Data provided:
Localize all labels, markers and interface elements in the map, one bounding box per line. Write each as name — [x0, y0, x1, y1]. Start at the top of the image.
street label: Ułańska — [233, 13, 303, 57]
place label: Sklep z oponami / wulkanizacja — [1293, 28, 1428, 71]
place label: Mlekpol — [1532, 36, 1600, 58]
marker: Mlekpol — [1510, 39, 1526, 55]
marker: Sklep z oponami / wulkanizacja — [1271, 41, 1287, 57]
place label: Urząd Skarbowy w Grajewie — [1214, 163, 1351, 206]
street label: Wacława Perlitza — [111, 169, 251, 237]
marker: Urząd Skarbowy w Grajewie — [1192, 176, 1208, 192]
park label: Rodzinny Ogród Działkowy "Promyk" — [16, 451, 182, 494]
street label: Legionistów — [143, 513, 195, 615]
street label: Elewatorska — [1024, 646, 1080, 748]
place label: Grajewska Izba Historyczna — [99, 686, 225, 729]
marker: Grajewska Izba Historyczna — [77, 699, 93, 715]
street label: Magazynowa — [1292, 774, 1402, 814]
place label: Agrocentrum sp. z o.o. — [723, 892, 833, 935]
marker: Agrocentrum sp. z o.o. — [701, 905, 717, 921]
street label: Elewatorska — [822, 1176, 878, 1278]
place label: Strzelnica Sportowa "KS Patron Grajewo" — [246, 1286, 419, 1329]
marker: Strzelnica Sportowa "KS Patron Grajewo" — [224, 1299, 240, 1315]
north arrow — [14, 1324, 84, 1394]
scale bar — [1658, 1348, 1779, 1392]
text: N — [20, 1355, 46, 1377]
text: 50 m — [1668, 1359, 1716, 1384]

Problem to solve:
Among the entries above, identify all lines with "Elewatorska" and copy them.

Completed exercise:
street label: Elewatorska — [1024, 646, 1080, 748]
street label: Elewatorska — [822, 1176, 878, 1278]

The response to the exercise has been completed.